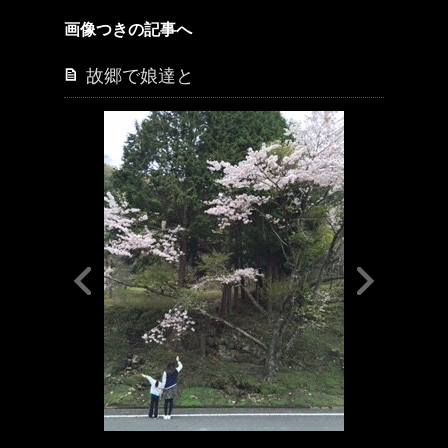
画像つきの記事へ
故郷で娘達と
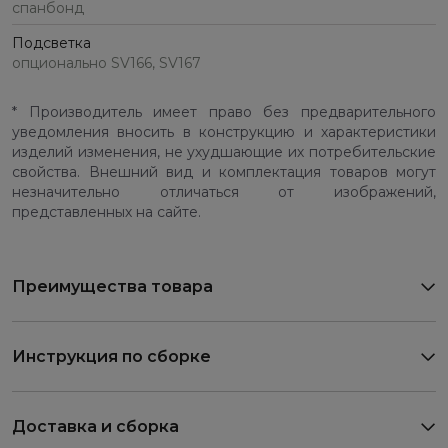
спанбонд
Подсветка
опционально SV166, SV167
* Производитель имеет право без предварительного
уведомления вносить в конструкцию и характеристики
изделий изменения, не ухудшающие их потребительские
свойства. Внешний вид и комплектация товаров могут
незначительно отличаться от изображений,
представленных на сайте.
Преимущества товара
Инструкция по сборке
Доставка и сборка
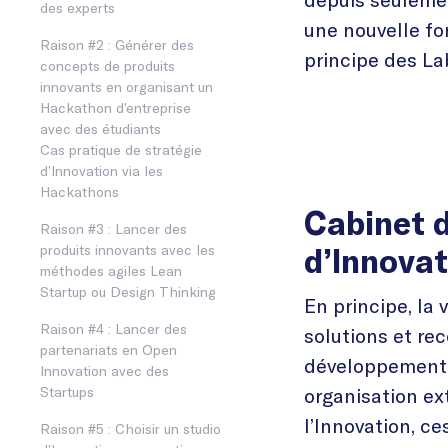
des experts
une nouvelle fo
Raison #2 : Générer des
principe des La
concepts de produits
innovants en organisant un
Hackathon d’entreprise
avec des étudiants
Cas pratique de stratégie
d’Innovation via les
Hackathons
Cabinet d
Raison #3 : Lancer des
produits innovants avec les
d’Innovat
méthodes agiles Lean
Startup ou Design Thinking
En principe, la
Raison #4 : Lancer des
solutions et re
partenariats en Open
développement. 
Innovation avec des
Startups
organisation ex
l’Innovation, ce
Raison #5 : Choisir un studio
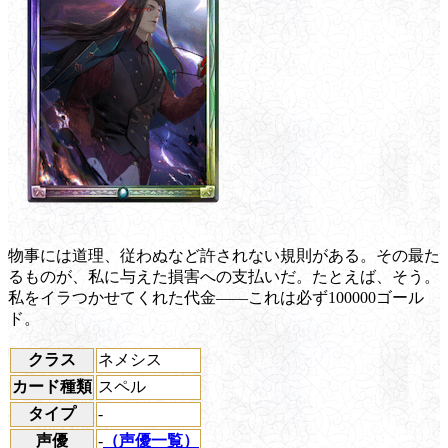
物事には道理、従わぬなど許されない規則がある。その最た
るものが、私に与えた損害への支払いだ。たとえば、そう。
私をイラつかせてくれた代金――これは必ず100000ゴール
ド。
クラス
ネメシス
カード種類
スペル
タイプ
-
声優
-
（声優一覧）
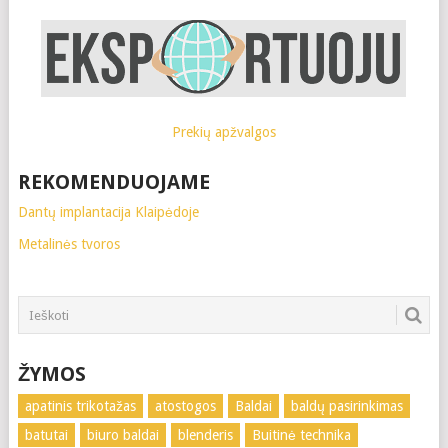
Prekių apžvalgos
REKOMENDUOJAME
Dantų implantacija Klaipėdoje
Metalinės tvoros
ŽYMOS
apatinis trikotažas
atostogos
Baldai
baldų pasirinkimas
batutai
biuro baldai
blenderis
Buitinė technika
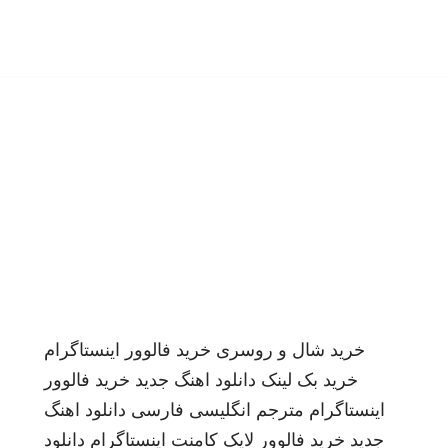
خرید شال و روسری
خرید فالوور اینستاگرام
خرید بک لینک
دانلود اهنگ جدید
خرید فالوور
اینستاگرام
مترجم انگلیسی فارسی
دانلود اهنگ
جدید
خرید فالوور لایک کامنت اینستاگرام
دانلود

• _Task item_
From the records above, output only the lines starting at the one containing "Prekių apžvalgos" and ending at the one containing "خرید بک لینک", word for word. Pictures stay out.

• _Response to the task_
Prekių apžvalgos
REKOMENDUOJAME
Dantų implantacija Klaipėdoje
Metalinės tvoros
ŽYMOS
apatinis trikotažas
atostogos
Baldai
baldų pasirinkimas
batutai
biuro baldai
blenderis
Buitinė technika
خرید شال و روسری
خرید فالوور اینستاگرام
خرید بک لینک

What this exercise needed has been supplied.